Tais interpretações também são comuns no cinema trago como exemplo o filme Tróia (2004) onde não só o romance de Aquiles (Brad Pitt) com Pátroclo (Garrett Hedlund) é rescrito, já que tornam-se primos, ao invés de amantes, papel dado a sacerdotisa Briseis (Rose Byrne) similar ao caso de Benimaru, quando tendo sua sexualidade questionada o homem exerce sua virilidade conquistando uma mulher

Falando em Aquiles e Pátroclo, os dois também aparecem em Hades. Toda vez que Zagreus morre em combate no submundo (o que acontece com bastante frequência no jogo) ele retorna ao palácio de seu pai onde conversa com os membros da corte e um desses personagens é Aquiles, que foi encarregado por Hades em treinar Zagreus. Aquiles é um dos personagens com que Zagreus possui maior afinidade no início do jogo e ele comenta sobre seu único arrependimento é não ter passado mais tempo com o amor de sua vida. Bem em uma de suas excursões por Elísio Zagreus encontra com esse amor, Pátroclo, que apesar de ressentido ainda ama Aquiles. O jogador pode então escolher por reunir os dois, em nenhum momento a proeza militar de ambos é  questionada, com Aquiles sendo o mestre de armas de Zagreus e Pátroclo exaltado em Elísio; seu romance é tido como um amor que conquista a tudo inclusive a morte.

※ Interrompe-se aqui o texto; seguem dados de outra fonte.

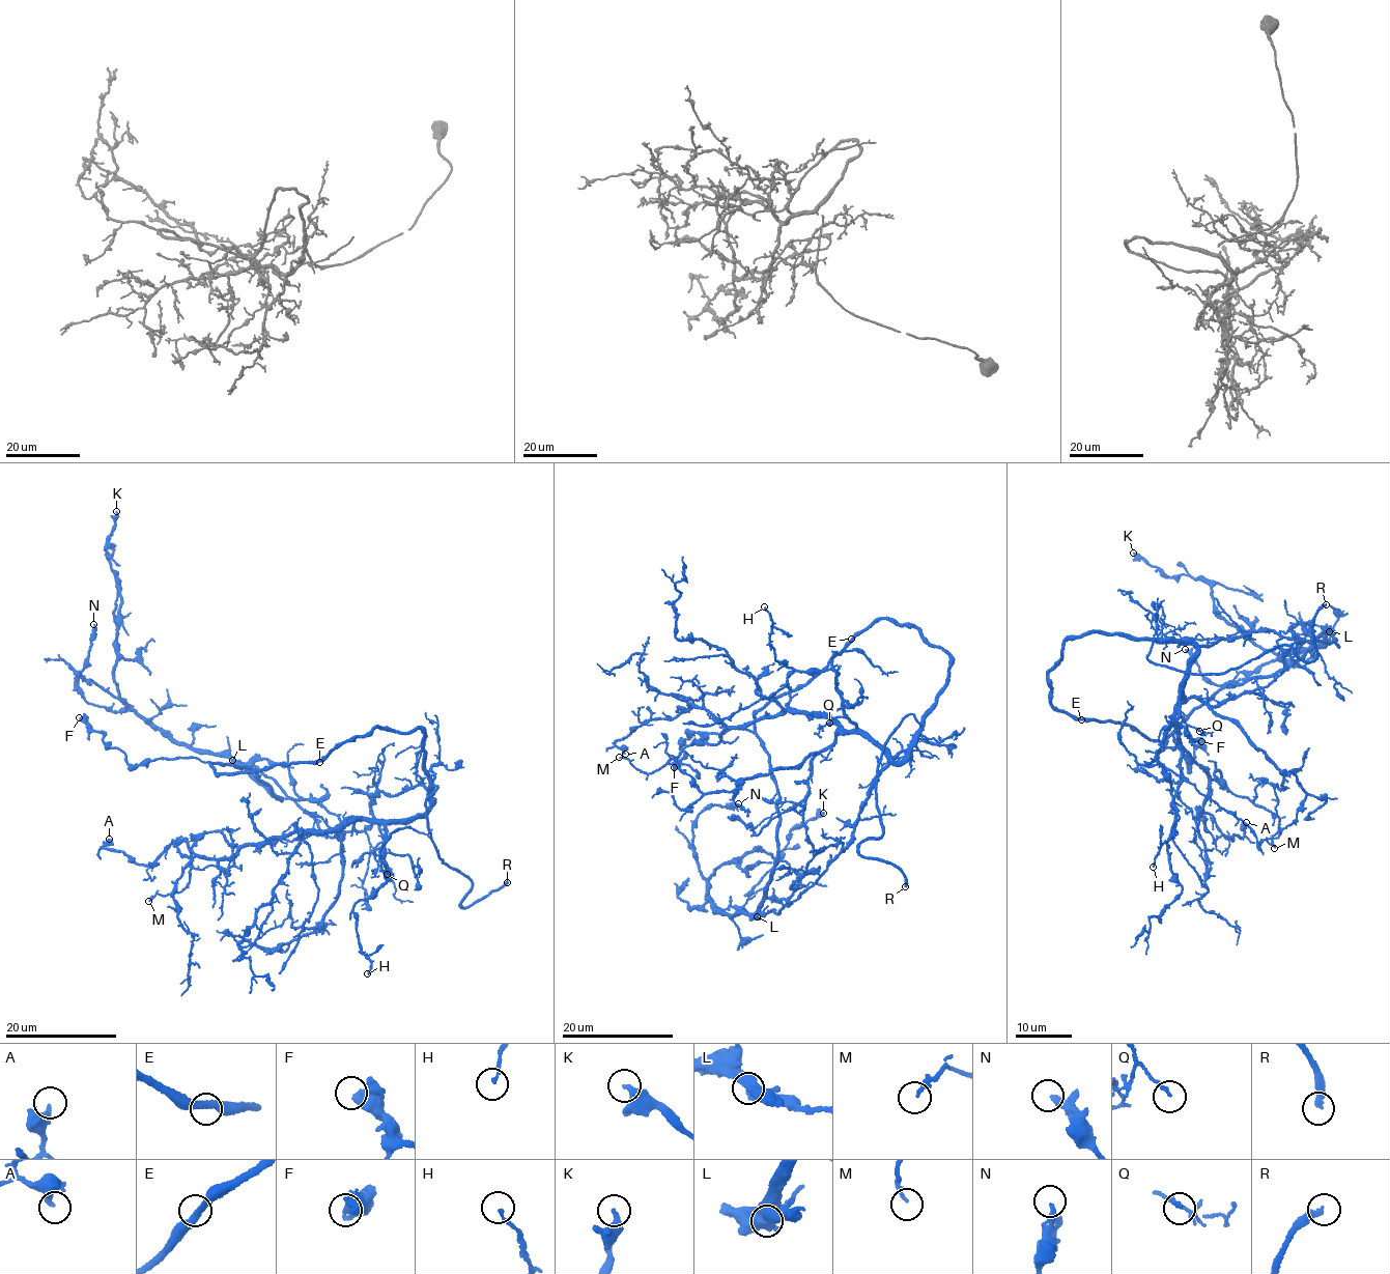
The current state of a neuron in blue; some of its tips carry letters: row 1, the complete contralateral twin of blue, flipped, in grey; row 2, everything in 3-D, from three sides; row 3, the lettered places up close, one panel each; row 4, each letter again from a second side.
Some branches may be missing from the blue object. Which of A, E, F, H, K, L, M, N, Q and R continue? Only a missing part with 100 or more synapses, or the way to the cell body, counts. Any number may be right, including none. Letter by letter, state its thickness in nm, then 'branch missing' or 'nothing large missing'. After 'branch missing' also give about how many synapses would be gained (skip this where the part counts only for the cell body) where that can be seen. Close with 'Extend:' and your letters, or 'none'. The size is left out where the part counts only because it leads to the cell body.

O retorno aos clássicos pode assim demonstrar visões de passado conservadoras como no filme Troia onde o herói é viril porque é hétero e homem como também novos tipos de representações onde o herói continua sendo herói pouco importando sua sexualidade, demonstra como são possíveis novas narrativas não apenas sobre a mitologia grega, mas também das representações não heteronormativas em um ambiente como o dos jogos.